**EXERCISE INPUTS**
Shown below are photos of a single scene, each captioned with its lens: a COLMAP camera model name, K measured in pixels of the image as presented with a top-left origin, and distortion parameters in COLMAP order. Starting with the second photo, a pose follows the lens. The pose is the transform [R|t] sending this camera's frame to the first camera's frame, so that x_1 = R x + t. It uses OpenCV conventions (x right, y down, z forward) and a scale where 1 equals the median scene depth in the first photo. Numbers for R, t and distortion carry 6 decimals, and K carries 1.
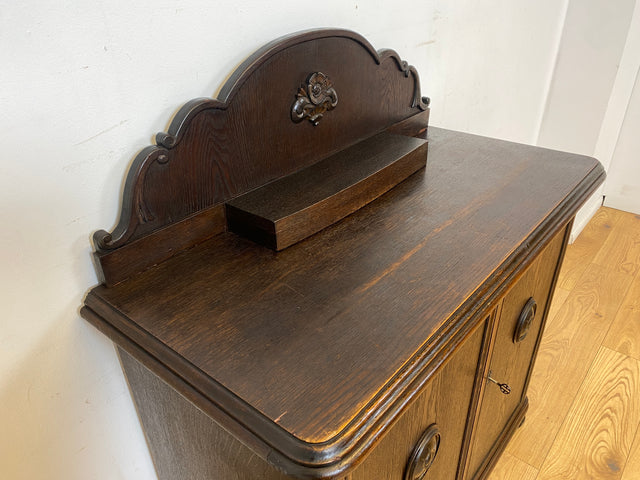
lens RADIAL K [[487.0, 0, 320.5], [0, 487.0, 243.1], [0, 0, 1]] dist [0.031314, -0.033395]
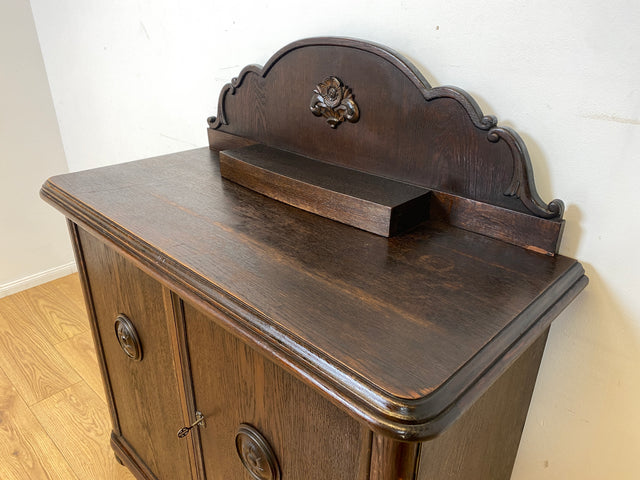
lens RADIAL K [[487.0, 0, 316.7], [0, 487.0, 244.7], [0, 0, 1]] dist [0.031314, -0.033395]
pose [[-0.071412, 0.457006, -0.886592, 1.088682], [-0.512484, 0.745755, 0.425688, -0.508118], [0.855722, 0.484764, 0.180953, 0.951917]]
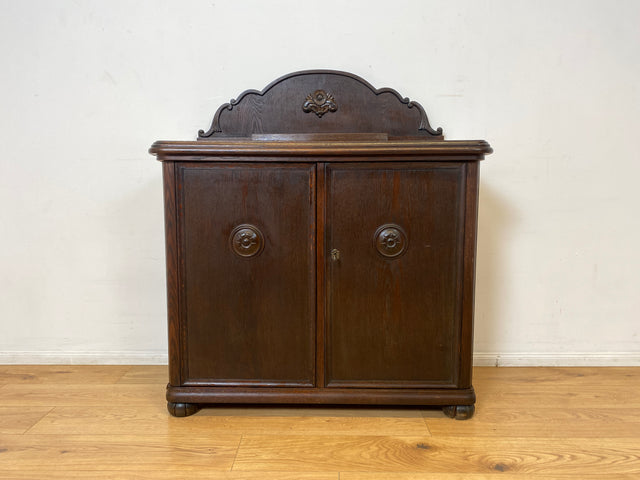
lens RADIAL K [[487.0, 0, 316.3], [0, 487.0, 242.7], [0, 0, 1]] dist [0.031314, -0.033395]
pose [[0.626874, 0.111578, -0.771090, 1.600487], [-0.408073, 0.890105, -0.202953, 0.626487], [0.663706, 0.441887, 0.603515, 0.054716]]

**YOUR GOAL**
Please return every line of the entries above that contains the string "pose".

**WRITTEN SOLUTION**
Shown below are photos of a single scene, each captioned with its lens: a COLMAP camera model name, K measured in pixels of the image as presented with a top-left origin, and distortion parameters in COLMAP order. Starting with the second photo, a pose follows the lens. The pose is the transform [R|t] sending this camera's frame to the first camera's frame, so that x_1 = R x + t. It uses OpenCV conventions (x right, y down, z forward) and a scale where 1 equals the median scene depth in the first photo. Numbers for R, t and distortion carry 6 decimals, and K carries 1.
pose [[-0.071412, 0.457006, -0.886592, 1.088682], [-0.512484, 0.745755, 0.425688, -0.508118], [0.855722, 0.484764, 0.180953, 0.951917]]
pose [[0.626874, 0.111578, -0.771090, 1.600487], [-0.408073, 0.890105, -0.202953, 0.626487], [0.663706, 0.441887, 0.603515, 0.054716]]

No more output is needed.